Who Runs Our Higher Education?

A recent report published in the Observer revealed the absence of women in senior roles in UK higher education, with figures showing only 14.2% of Vice Chancellors are female. 

Another report published by the UCU suggested one in five professors are women (20.5%), despite the fact they make up almost half (47.3%) of the non-professorial academic workforce.

Living in the UK, in the 21st century, it is easy to assume that we live in a progressive society where sexism is almost combatted and there are equal opportunities for most… However, the issue of gender imbalance in a workplace is still is as prevalent as ever and although we now openly talk about sexism and women’s rights, not enough change is taking place around us. Sadly, this is particularly true for the higher education sector.

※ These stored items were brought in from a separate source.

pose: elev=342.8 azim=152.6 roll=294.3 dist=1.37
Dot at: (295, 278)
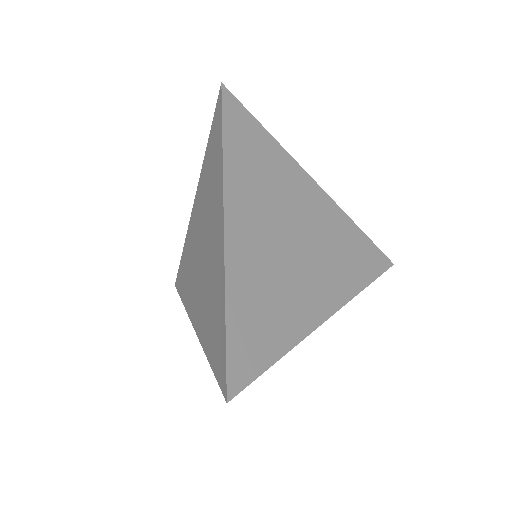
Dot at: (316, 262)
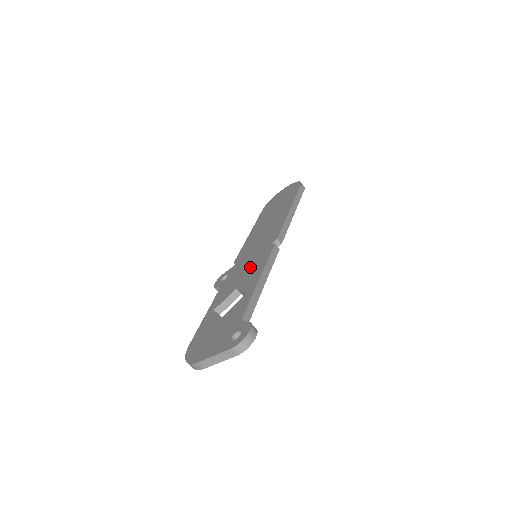
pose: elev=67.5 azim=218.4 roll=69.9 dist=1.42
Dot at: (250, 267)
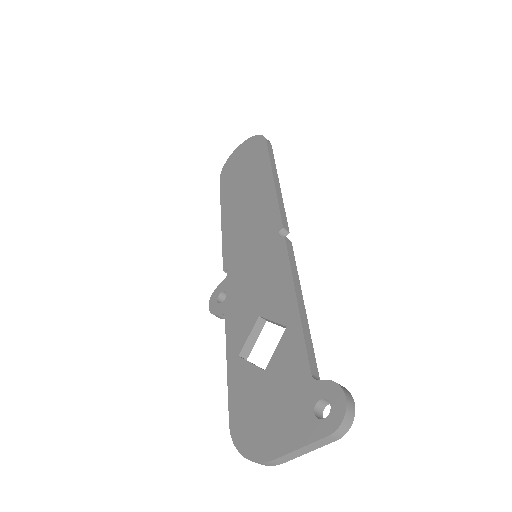
Dot at: (262, 278)
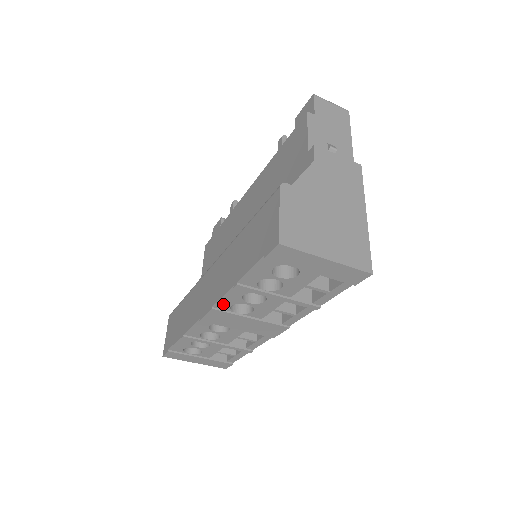
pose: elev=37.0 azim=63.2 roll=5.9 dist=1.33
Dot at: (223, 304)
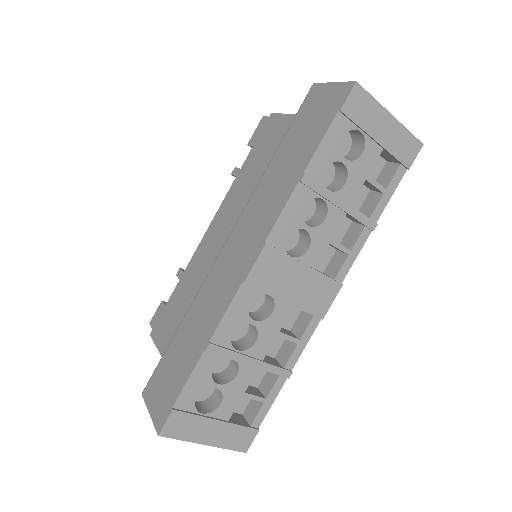
Dot at: (279, 233)
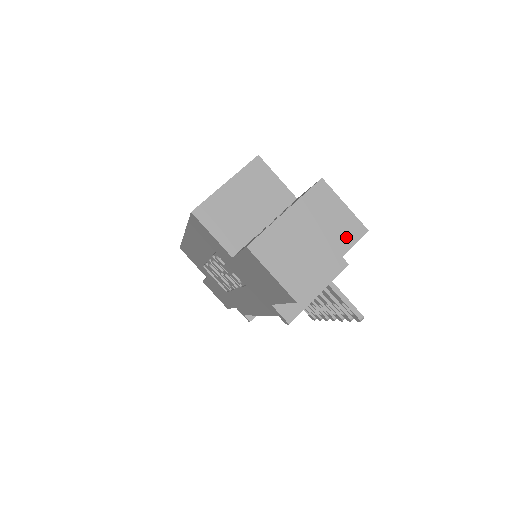
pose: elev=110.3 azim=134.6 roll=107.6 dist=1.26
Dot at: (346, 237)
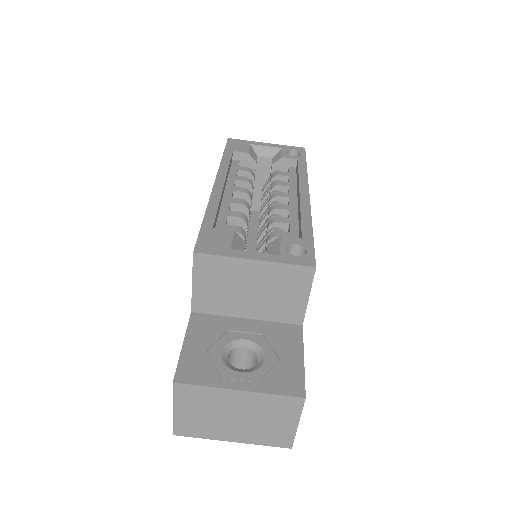
Dot at: (267, 438)
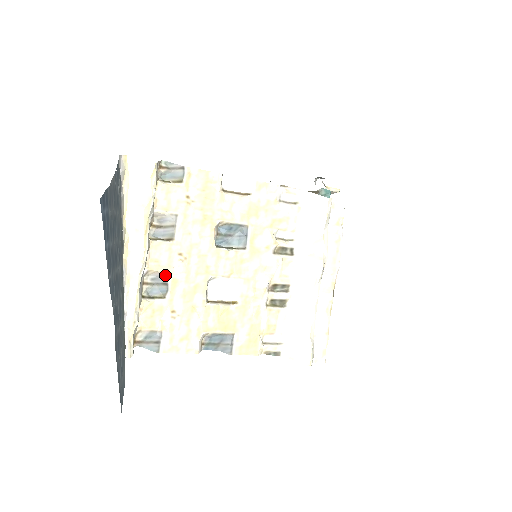
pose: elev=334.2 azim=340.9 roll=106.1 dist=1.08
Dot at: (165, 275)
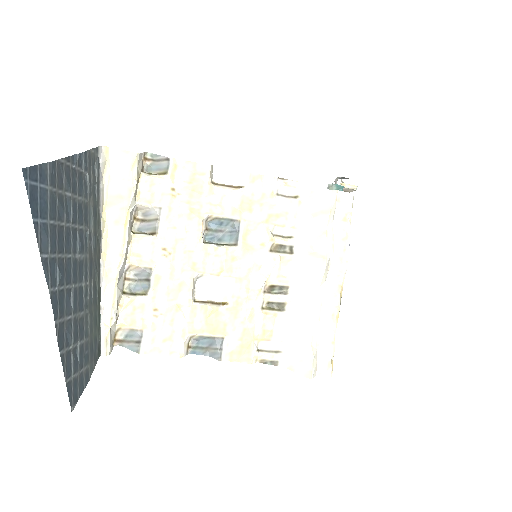
Dot at: (147, 270)
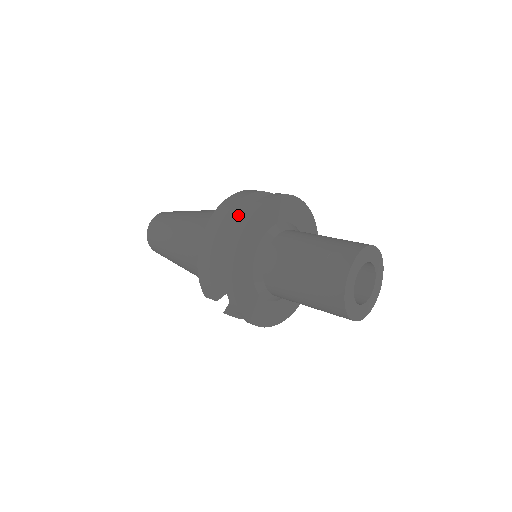
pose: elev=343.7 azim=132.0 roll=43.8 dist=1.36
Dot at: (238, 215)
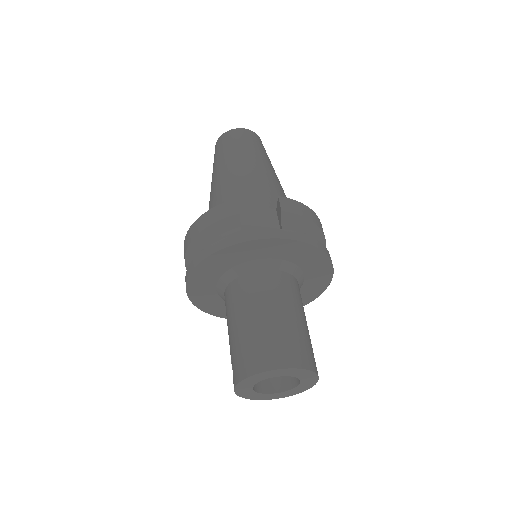
Dot at: occluded
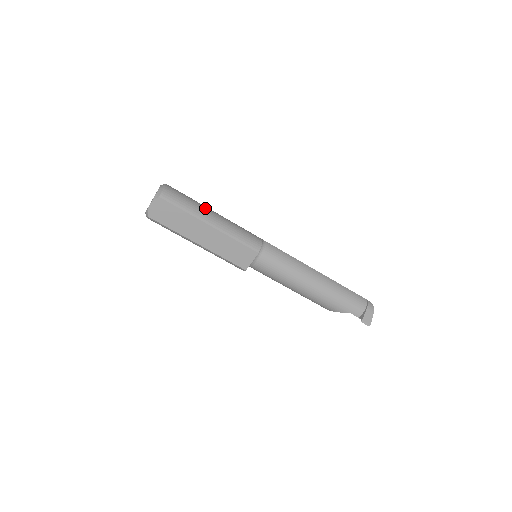
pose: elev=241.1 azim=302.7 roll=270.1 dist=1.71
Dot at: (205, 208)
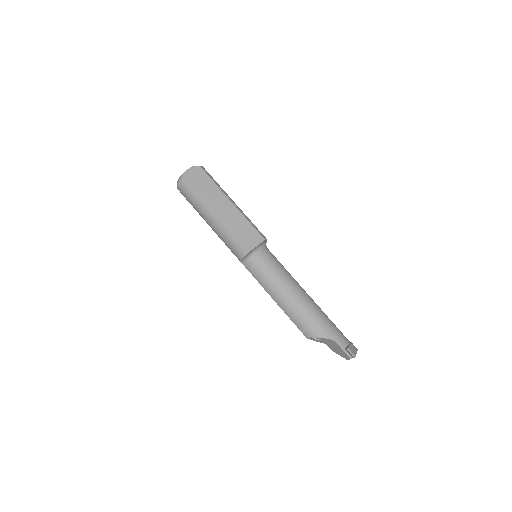
Dot at: occluded
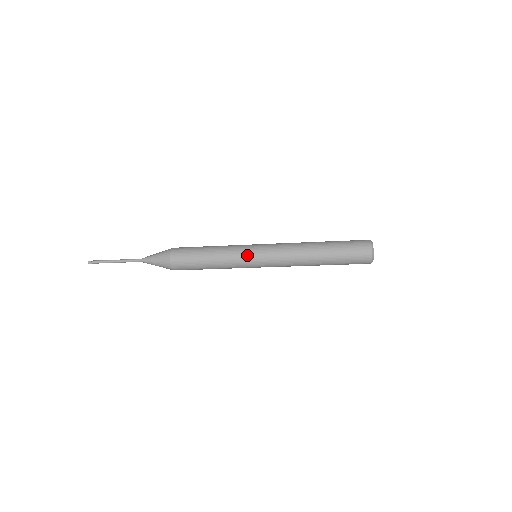
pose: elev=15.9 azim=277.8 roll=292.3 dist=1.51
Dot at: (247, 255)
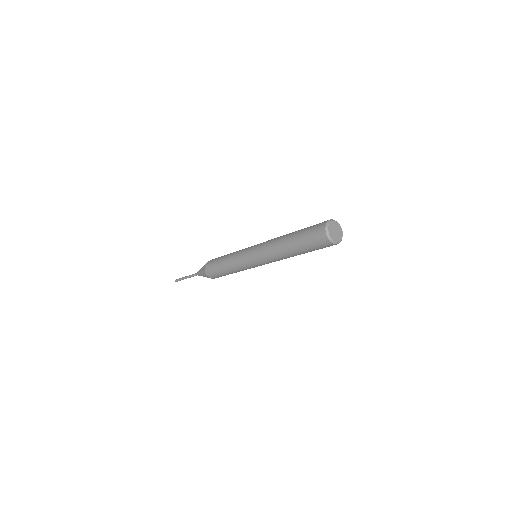
Dot at: (246, 263)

And this is not only a UK picture. In Australia, for example, research shows that despite policy reforms, inequity in terms of pay and status continues to be a problem, with few women academics employed in senior positions. It is particularly concerning that some of the fastest growing higher education systems have the poorest records on gender parity. Whilst China is promising to be the largest higher education system with some 37 million students by 2020 (UniversityWorldNews), female leaders are a rare breed in their traditionally male-dominated society. The most famous women in Chinese history – the Empress Dowager Cixi and Jiang Qing, wife of Mao Zedong – were the partners of powerful men.

Gender gap in leadership in the 21st century by Leading Women:


At the British Council’s Going Global conference in Dubai in 2013, a manifesto calling for university rankings to take the gender gap into account was discussed by an international grouping of senior women. It is part of a range of measures demanded to redress the poor representation of women in academic leadership and research in many countries including the UK.

I feel this is an important challenge to address and a conversation to contribute to. We are in discussions of how best to do that and fully understand the opportunity we have to affect this.


Here are some suggestions from Dr Anamaria Segesten, a political scientist and an assistant professor:
– Explicit targets to improve gender balance and action plans to reach them must be included in the overarching gender strategy of scientific institutions. Gender issues must be an integral part of internal and external evaluation of institutions.
– Institutions should seek to improve the quality of their leadership by creating awareness, understanding, and appreciation of different management styles. This can be achieved through training, self-reflection, and various feedback mechanisms.
– Institutions should promote gender diversity of research teams through a variety of incentives and through transparency in hiring. Key decision-making committees should also be gender diverse.
– As part of equality initiatives that shape institutional strategy, mentoring can help to address the gender imbalances that exist within the higher education sector.

(You can read more here: http://www.theguardian.com/higher-education-network/blog/2011/oct/12/women-in-research-equality)

Together, we ought to make this conversation a global one.